Another key environmental consideration for companies operating in these sectors is how their operations affect our water sources. According to the World Resources Institute (WRI), we face a 56% shortfall of clean water supply by 2030 globally, a figure previously estimated at 40%. This frightening figure emphasises the need for corporate organisations to take full responsibility for industrial waste and how they treat it.

The World Bank has even gone as far as to warn that we face an “invisible” crisis of water pollution that is impacting both communities and economies. It is concerning that around the world, 80% of municipal and industrial wastewater is returned untreated, and in the United States, 50% of rivers are polluted.

Perhaps progress is being made, but is it enough? According to a report published in October 2023 by the UK government’s Environment Agency, there were fewer serious water pollution incidents in the UK in 2022 than in the previous year, but it warned that the number remains “unacceptably high“.

The government also announced around this time that it would be removing the current £250,000 limit on fines that can be issued to companies deemed to be polluting our waters. These changes would effectively open the door to environmental regulators to impose record-breaking fines.

In March 2024, it was reported that more than 80% of the fines dished out by the Environment Agency through prosecutions and other enforcement actions were levied at the water sector in 2022. That is despite water and wastewater firms being responsible for just 9% of serious pollution incidents, according to Utility Week’s analysis of government figures.

As well as the moral duty to do the right thing, to protect the public and wildlife, and the reputational benefits, there is a financial incentive for companies to review how they treat water that goes beyond avoiding fines. The CDP, a not-for-profit charity that runs the global disclosure system for investors, companies, cities, states and regions to manage their environmental impact, believes that water-related risk has a combined business value of US$425 billion, based on 2019 data.

However, the CDP also suggests that for companies who recognise the value in investing in ESG and monitoring their environmental impact, companies could secure $340 billion in water-related business opportunities if they take urgent measures to protect water bodies. There is therefore a financial benefit in companies working in these sectors to recognise their environmental impact, and build solutions into an ESG strategy to operate better for people and the planet, as well as the bottom-line.

The innovation combating water pollution

FYLD works with large water utilities in the UK and across the U.S. to increase productivity, enhance safety and reduce the environmental impact of operations.

A long-standing FYLD customer, Morrison Water Services (MWS), integrated the FYLD platform into its operations and it has transformed the way that projects are planned and monitored, allowing managers to benefit from real-time data on productivity and risk reporting.

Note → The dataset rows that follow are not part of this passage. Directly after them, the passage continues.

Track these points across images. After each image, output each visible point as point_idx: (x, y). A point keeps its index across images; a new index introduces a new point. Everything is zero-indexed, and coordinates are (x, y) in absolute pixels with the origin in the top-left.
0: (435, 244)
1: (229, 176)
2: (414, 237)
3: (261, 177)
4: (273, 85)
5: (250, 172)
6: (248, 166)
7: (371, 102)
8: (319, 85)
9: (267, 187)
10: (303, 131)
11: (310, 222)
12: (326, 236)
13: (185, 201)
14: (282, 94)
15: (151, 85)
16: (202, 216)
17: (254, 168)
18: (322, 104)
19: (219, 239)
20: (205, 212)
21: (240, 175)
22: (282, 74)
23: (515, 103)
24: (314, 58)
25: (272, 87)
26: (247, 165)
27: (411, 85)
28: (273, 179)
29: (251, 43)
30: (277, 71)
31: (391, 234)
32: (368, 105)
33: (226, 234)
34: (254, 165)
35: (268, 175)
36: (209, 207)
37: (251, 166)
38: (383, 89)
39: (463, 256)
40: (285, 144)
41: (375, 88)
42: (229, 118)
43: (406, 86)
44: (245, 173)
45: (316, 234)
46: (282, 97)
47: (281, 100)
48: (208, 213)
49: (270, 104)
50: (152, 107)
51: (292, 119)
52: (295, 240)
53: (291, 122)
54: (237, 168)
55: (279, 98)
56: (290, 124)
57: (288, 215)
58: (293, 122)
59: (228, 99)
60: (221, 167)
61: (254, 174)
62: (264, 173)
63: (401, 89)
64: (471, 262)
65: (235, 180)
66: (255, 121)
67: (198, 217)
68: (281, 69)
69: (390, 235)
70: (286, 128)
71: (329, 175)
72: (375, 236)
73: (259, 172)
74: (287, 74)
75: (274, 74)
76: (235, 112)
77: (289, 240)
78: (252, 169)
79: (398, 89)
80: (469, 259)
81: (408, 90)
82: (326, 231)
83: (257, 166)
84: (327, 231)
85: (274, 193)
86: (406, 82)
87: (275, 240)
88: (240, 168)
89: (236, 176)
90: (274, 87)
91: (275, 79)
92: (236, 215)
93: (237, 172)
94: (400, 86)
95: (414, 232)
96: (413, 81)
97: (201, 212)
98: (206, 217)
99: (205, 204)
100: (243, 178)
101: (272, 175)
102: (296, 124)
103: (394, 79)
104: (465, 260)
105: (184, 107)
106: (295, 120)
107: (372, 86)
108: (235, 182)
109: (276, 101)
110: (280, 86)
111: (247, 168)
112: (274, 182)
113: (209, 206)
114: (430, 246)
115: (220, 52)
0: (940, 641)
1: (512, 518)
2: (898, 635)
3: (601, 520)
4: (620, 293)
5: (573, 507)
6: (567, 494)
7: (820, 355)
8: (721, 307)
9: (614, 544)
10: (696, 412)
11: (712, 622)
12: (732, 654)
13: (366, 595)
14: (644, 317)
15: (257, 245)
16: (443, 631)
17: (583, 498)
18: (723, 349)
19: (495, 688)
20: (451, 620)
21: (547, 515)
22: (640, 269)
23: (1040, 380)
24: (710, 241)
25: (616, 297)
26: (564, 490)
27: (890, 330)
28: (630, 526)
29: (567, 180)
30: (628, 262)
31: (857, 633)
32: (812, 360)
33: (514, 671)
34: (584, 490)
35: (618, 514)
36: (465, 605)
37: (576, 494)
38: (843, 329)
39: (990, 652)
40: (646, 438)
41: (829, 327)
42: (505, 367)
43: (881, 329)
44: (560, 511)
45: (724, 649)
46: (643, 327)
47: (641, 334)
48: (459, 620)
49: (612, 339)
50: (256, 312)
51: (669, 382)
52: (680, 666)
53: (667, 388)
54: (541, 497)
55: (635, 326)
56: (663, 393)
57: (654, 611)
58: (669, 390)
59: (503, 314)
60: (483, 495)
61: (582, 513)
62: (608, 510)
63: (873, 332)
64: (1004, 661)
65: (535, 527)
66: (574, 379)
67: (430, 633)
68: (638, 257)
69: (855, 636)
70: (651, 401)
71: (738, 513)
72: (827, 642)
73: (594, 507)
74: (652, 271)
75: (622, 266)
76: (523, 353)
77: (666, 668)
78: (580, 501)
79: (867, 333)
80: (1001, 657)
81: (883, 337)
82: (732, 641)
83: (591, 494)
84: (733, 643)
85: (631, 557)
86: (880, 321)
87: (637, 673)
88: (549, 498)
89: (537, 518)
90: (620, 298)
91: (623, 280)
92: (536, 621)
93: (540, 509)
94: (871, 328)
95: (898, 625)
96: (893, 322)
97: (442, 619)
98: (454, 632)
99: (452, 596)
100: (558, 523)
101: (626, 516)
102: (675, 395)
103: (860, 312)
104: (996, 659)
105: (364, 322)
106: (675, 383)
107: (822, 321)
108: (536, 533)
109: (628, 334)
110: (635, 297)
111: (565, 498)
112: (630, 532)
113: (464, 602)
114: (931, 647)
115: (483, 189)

Working on a recent water maintenance project in partnership with Yorkshire Water, MWS used FYLD to significantly reduce delays by providing the contractor with up-to-date and accurate survey video from the site. As a result, both MWS and Yorkshire Water have seen a decrease in job aborts, an increase in productivity, and leakages were reduced by 35% at just 8% of the usual outlay it costs to prevent leaks. 

Companies using the FYLD platform benefit from proactive alerts and job blocker updates, which include warnings about pollution levels. As the alerts include evidence of what’s happening in real time, it allows managers to take immediate action to mitigate any adverse impact on the environment and protect the business from any wrongdoing.

It is clear to see; these digital tools empower companies to stay one step ahead of pollution, allowing them to avoid fines, reputational damage and comply with their ESG principles allowing for long-term business growth.